J’ai aimé… le contexte historique. Les années Thatcher, ces années de révolte, de grève, mais ces années où les réformes sont passées en force. Et maintenant, le Brexit – les anglais ont voté, et même les anti-Brexit s’inclinent, ne manifestant pas, ou peu – il faut que Sean amène sa fille à une manifestation, parce que cette trentenaire n’avait jamais manifesté de sa vie. Il n’est jamais trop tard pour se bouger – ou pas.
Je n’ai pas aimé le personnage de Catherine, qui par-delà sa mort, récrit son histoire et celle de son mari, lui révélant des choses qu’elle aurait pu dire plus tôt ou garder pour elle. Dire ses secrets post-mortem, un classique depuis au moins César de Marcel Pagnol. Après… Catherine a voulu que son mari soit heureux après elle, elle a voulu qu’il ne l’idéalise pas. Je pourrai presque dire « mission parfaitement accomplie ». C’est aussi l’occasion de se pencher sur les personnes qui ont croisé leur route … pour en prendre une autre après.

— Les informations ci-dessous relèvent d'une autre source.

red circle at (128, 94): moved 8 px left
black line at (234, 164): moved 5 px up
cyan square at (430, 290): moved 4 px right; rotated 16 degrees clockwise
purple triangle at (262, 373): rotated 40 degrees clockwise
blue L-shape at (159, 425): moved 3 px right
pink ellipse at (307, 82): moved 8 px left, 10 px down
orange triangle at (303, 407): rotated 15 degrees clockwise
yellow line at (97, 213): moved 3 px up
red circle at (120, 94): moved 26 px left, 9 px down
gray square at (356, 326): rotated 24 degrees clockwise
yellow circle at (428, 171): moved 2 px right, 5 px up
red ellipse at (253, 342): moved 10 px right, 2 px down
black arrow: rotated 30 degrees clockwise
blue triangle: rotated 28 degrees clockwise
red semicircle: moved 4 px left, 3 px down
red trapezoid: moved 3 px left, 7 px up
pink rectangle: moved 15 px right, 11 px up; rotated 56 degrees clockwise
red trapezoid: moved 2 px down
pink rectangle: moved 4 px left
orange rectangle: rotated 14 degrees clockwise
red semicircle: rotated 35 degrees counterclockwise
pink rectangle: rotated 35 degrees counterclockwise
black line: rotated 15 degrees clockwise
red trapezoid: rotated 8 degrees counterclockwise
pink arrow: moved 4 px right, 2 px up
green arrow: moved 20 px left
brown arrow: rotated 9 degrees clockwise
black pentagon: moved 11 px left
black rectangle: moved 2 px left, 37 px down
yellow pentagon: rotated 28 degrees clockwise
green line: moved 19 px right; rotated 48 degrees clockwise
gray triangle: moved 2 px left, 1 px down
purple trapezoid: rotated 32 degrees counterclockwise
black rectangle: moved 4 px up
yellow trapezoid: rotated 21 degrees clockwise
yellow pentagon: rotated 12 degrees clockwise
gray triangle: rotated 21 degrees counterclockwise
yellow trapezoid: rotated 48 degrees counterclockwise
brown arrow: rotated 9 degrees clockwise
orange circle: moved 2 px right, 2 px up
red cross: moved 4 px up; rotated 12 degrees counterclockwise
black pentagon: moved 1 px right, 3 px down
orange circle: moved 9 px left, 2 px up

Il est question de transmission aussi, de ce qu’on laisse ou non à ses enfants. Sean a grandi dans un milieu bourgeois très corseté, Catherine dans un milieu ouvrier, chaleureux et plutôt déjanté : on reconnait bien les moeurs d’une époque : combien de jeunes hommes aisés sont allés s’amuser avec des filles « du peuple », pour ensuite se caser « comme il faut » ? Beaucoup. Sean est une exception.
Un roman qui n’était pas pour moi.
Merci à Netgalley et aux édtions Amazon Publishing pour ce partenariat.